It’s a Hard Rock Life
The Allentown, Pa. quartet Pissed Jeans don’t just project a wall of sound; that would be too simple, too much of a cliché. Instead, their latest LP King of Jeans finds the band continuing to build the musical equivalent of a barbed-wire prison fence—fascinating construction, more than occasionally off-putting content, a thing both spacious and impenetrable.
Your author had the good fortune of listening to this second Sub Pop album (third overall) from Pissed Jeans in close proximity to one of that label’s foundation releases: Nirvana’s first album Bleach, in deluxe-reissue form. Their moments in the spotlight at least 15 years apart, both bands still manage to share a few heavy-punk roots in Mudhoney and The Jesus Lizard. Pissed Jeans, however, believe the heavier and dirtier the root, the better.
Don’t come to King of Jeans looking just for Cobainesque pop leanings. They certainly exist—even 2007’s Hope for Men had “I Got You (Ice Cream)”—but they’re blown up in entertaining fashion by Matt Korvette’s signature yell/chant/growl, a manic and depressed blend of Henry Rollins and The Fall’s Mark E. Smith. Korvette marks his territory early on opening track “False Jesii Part 2,” his laissez-faire self listing so much he could do “but I don’t bother,” while “Request for Masseuse” runs down what he needs rubbed down.

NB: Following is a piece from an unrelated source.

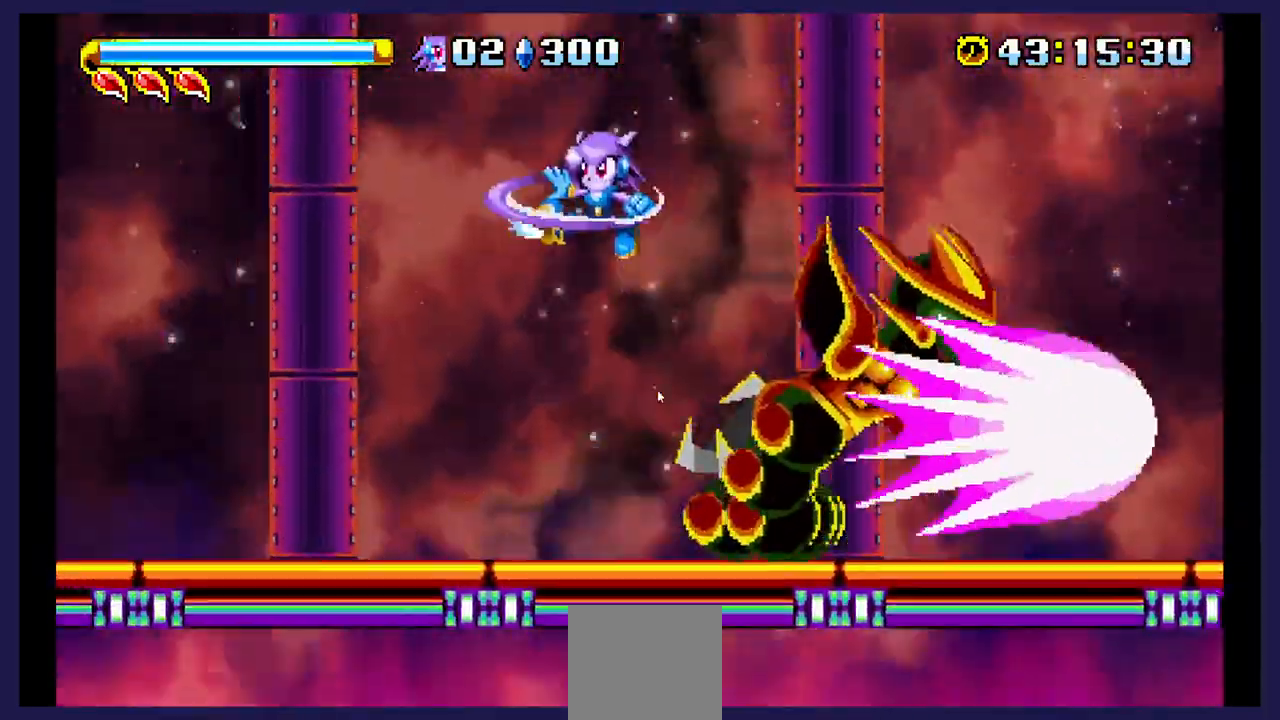
{"buttons": ["DPAD_RIGHT"], "events": [[67, "DPAD_LEFT", "up"], [133, "DPAD_RIGHT", "down"], [500, "X", "up"]]}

Don’t even expect as much weirdly anarchic melody as you might hear from Pissed Jeans’ kindred spirits and touring buddies Fucked Up. There’s no flute-intro artistry here, just a bunch of flailing, barely-hanging-on Brad Frye guitar sludge. Propelled by the Randy Huff-Sean McGuinness rhythm section, Frye turns “Half Idiot” into a minor-key number that invokes The Hives in style as well as title and supplements Korvette’s undercurrent of domestic abuse in the morbid “Dream Smotherer.”

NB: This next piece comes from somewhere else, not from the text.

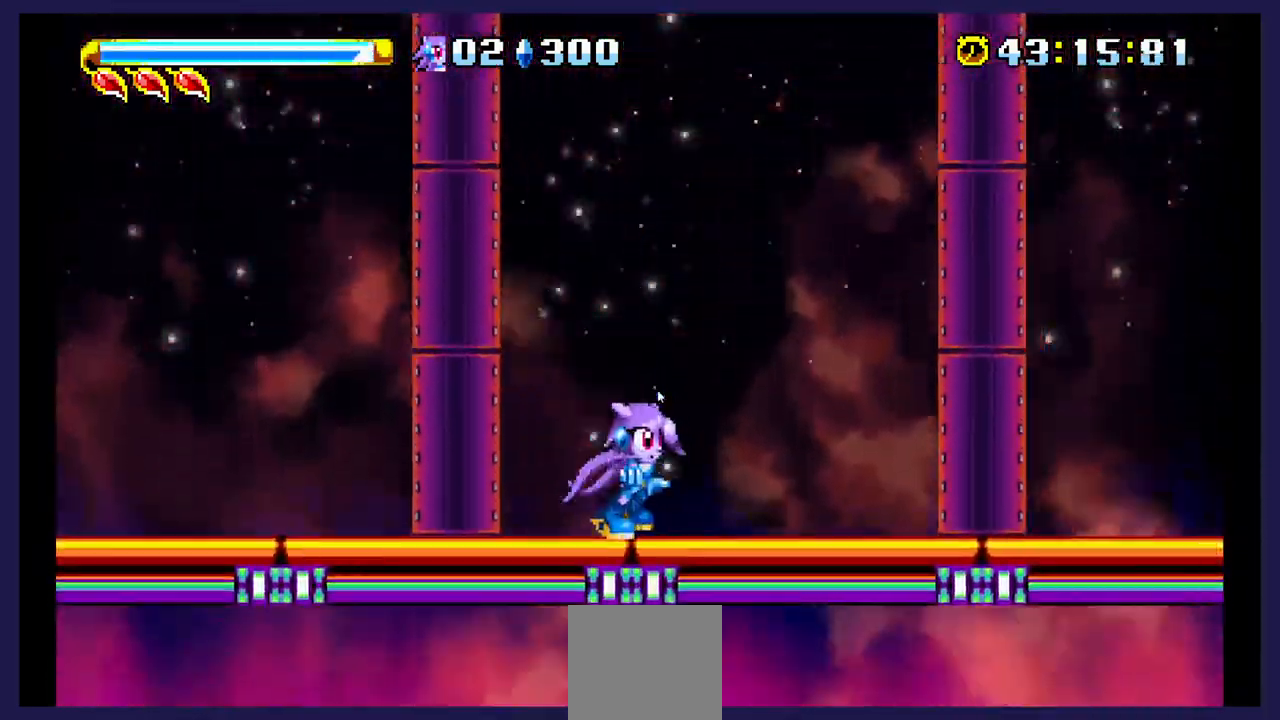
{"buttons": ["A", "DPAD_RIGHT"], "events": [[433, "A", "down"]]}
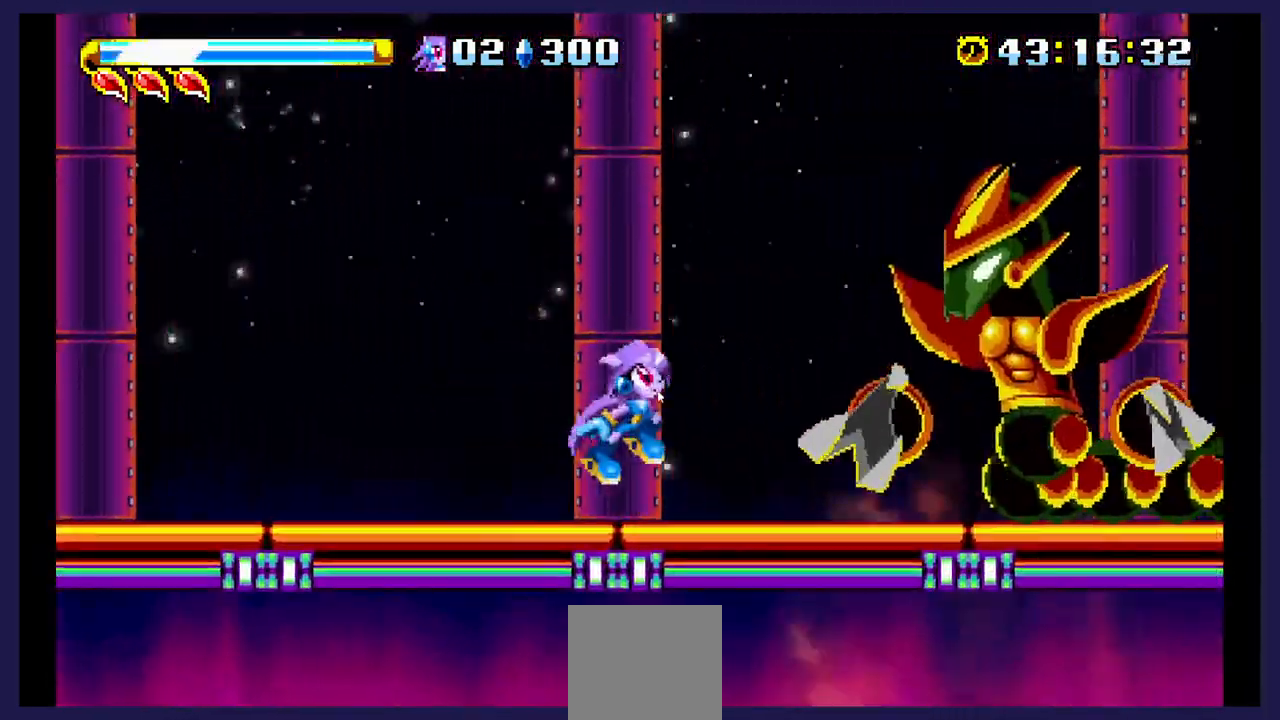
{"buttons": ["X", "DPAD_RIGHT"], "events": [[150, "A", "up"], [200, "X", "down"], [317, "X", "up"], [400, "X", "down"]]}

King of Jeans isn’t perfect or original. “Spent,” for example, plays the same part “My Bed” did on Hope for Men: the seven-minute grunge epic, two times Unsane at half the price. “Goodbye (Hair)” also betrays when Pissed Jeans delve a bit too directly and too literally into life’s mundanity, trading dread for unintentional humor. Still, these guys offer so much to love about hard music in the process of addressing what they hate about life.